It can be convenient to use JDBC (Java DataBase Connectivity) to connect to a database from Jython. All Java classes in the CLASSPATH can be directly used in Jython. The following example shows how to use the JDBC API to connect to a database, to run a SQL query and write the result into a file.
The reference documentation for Java is available at http://java.sun.com
import java.sql as sql
import java.lang as lang
def main():
  driver, url, user, passwd = (
    'oracle.jdbc.driver.OracleDriver',
    'jdbc:oracle:thin:@myserver:1521:mysid',
    'myuser',
    'mypasswd')
  ##### Register Driver
  lang.Class.forName(driver)
  
  ##### Create a Connection Object
  myCon = sql.DriverManager.getConnection(url, user, passwd)
  f = open('c:/temp/jdbc_res.txt', 'w')
  try:
    ##### Create a Statement
    myStmt = myCon.createStatement()
    ##### Run a Select Query and get a Result Set
    myRs = myStmt.executeQuery("select TABLE_NAME, OWNER from ALL_TABLES where TABLE_NAME like 'SNP%'")
  
    ##### Loop over the Result Set and print the result in a file
    while (myRs.next()):
      print >> f , "%s\t%s" %(myRs.getString("TABLE_NAME"), myRs.getString("OWNER") )
  finally:
    myCon.close()
    f.close()

### Entry Point of the program      
if __name__ == '__main__':
  main()

It is possible to combine Jython with odiRef API in the Oracle Data Integrator Procedures, for even more flexibility.
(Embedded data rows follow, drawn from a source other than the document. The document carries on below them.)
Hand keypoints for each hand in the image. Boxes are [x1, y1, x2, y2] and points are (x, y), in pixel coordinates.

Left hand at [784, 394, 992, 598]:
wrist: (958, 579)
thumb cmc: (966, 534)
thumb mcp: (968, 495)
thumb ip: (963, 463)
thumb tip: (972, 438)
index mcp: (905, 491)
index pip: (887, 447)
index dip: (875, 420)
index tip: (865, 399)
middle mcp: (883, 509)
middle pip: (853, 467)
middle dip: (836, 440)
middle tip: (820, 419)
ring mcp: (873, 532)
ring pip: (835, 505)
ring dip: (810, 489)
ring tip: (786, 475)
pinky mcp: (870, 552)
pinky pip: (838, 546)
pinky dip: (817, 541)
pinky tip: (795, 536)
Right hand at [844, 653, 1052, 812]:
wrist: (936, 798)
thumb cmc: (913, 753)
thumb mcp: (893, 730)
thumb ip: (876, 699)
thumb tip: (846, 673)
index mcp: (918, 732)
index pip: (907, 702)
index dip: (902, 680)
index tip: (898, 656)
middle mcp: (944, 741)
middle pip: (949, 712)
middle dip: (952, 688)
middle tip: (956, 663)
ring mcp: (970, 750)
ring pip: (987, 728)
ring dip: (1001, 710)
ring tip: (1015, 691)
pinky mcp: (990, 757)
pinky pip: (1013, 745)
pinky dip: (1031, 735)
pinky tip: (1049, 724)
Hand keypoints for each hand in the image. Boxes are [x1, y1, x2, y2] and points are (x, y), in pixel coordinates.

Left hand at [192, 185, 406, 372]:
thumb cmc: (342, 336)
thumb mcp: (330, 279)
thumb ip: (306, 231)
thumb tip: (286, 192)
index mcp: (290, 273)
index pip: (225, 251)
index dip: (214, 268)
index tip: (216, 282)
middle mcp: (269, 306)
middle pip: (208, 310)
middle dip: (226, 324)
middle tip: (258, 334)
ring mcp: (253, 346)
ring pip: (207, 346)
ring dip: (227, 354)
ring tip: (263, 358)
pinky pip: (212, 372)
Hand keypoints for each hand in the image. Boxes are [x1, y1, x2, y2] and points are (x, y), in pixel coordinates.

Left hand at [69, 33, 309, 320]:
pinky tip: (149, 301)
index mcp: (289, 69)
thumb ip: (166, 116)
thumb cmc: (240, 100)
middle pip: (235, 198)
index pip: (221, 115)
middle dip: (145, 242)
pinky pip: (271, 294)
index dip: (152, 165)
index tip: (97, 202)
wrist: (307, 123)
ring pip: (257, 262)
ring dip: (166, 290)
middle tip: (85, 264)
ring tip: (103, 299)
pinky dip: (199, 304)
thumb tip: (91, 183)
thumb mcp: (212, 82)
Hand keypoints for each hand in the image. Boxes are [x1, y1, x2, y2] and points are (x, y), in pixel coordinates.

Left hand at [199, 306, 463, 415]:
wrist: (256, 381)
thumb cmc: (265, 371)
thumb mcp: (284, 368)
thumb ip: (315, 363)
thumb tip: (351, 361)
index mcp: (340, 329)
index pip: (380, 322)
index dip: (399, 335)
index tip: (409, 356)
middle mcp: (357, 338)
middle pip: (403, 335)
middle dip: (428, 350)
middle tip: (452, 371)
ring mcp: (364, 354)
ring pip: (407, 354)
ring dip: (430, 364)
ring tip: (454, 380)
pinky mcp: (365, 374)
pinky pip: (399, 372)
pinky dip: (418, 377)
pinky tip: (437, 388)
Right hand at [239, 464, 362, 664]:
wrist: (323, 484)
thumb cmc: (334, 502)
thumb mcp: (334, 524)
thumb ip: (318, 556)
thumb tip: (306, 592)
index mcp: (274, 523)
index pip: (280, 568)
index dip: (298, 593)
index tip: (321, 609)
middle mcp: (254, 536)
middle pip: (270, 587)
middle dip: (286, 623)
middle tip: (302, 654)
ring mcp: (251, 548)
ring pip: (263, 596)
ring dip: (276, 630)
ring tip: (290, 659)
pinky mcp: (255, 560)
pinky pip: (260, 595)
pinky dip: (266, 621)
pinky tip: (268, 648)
Instead of hard-coding the parameters to connect to a database in the program, the getInfo method can be used:
import java.sql as sql
import java.lang as lang
def main():
  driver, url, user, passwd = (
    '<%=odiRef.getInfo("DEST_JAVA_DRIVER")%>',
    '<%=odiRef.getInfo("DEST_JAVA_URL")%>',
    '<%=odiRef.getInfo("DEST_USER_NAME")%>',
    '<%=odiRef.getInfo("DEST_PASS")%>')
  ##### Register Driver
  lang.Class.forName(driver)
[...]

Using IP sockets in jython


Using IP sockets

IP sockets are used to initiate an IP communication between two processes on the network. Jython greatly simplifies the creation of IP servers (waiting for IP packets) or IP clients (sending IP packets).
The following example shows the implementation of a very basic IP server. It waits for data coming from client software, and writes each received packet into the file c:/temp/socketserver.log. If a server receives the packet STOPSERVER, the server stops:

Server

import socket
import time
HOST = ''
PORT = 9191 # Arbitrary port (not recommended)
LOG_FILE = 'c:/temp/sockserver.log'
mySock = socket.socket(socket.AF_INET, socket.SOCK_DGRAM)
mySock.bind((HOST, PORT))
logfile = open(LOG_FILE, 'w')
try:
  print >> logfile, '*** Server started : %s' % time.strftime('%Y-%m-%d %H:%M:%S')
  while 1:
    data, addr = mySock.recvfrom(1024)
    print >> logfile, '%s (%s): %s' % (time.strftime('%Y-%m-%d %H:%M:%S'), addr, data)
    if data == 'STOPSERVER':
      print >> logfile, '*** Server shutdown at %s by %s' % (time.strftime('%Y-%m-%d %H:%M:%S'), addr)
      break
finally:
  logfile.close()

Client

The following example can be used ot test the above server. It sends two packets before asking the server to stop.
import socket
import sys
PORT = 9191 # Same port as the server
HOST = 'SERVER_IP_ADDRESS'
mySock = socket.socket(socket.AF_INET, socket.SOCK_DGRAM)
mySock.sendto('Hello World !', (HOST, PORT))
mySock.sendto('Do U hear me?', (HOST, PORT))
mySock.sendto('STOPSERVER', (HOST, PORT))


Using FTP in jython


Using FTP

In some environments, it can be useful to use FTP (File Transfer Protocol) to transfer files between heterogeneous systems. Oracle Data Integrator provides an additional Jython module to further integrate FTP.
The following examples show how to use this module:
Pull the *.txt files from /home/odi of the server ftp.myserver.com into the local directory c:\temp

import snpsftp
ftp = snpsftp.SnpsFTP('ftp.myserver.com', 'mylogin', 'mypasswd')
try:
  ftp.setmode('ASCII')
  ftp.mget('/home/odi', '*.txt', 'c:/temp')
finally:
  ftp.close()

Push the files *.zip from C:\odi\lib onto ftp.myserver.com in the remote directory /home/odi/lib

import snpsftp
ftp = snpsftp.SnpsFTP('ftp.myserver.com', 'mylogin', 'mypasswd')
try:
  ftp.setmode('BINARY')
  ftp.mput('C:/odi/lib', '*.zip', '/home/odi/lib')
finally:
  ftp.close()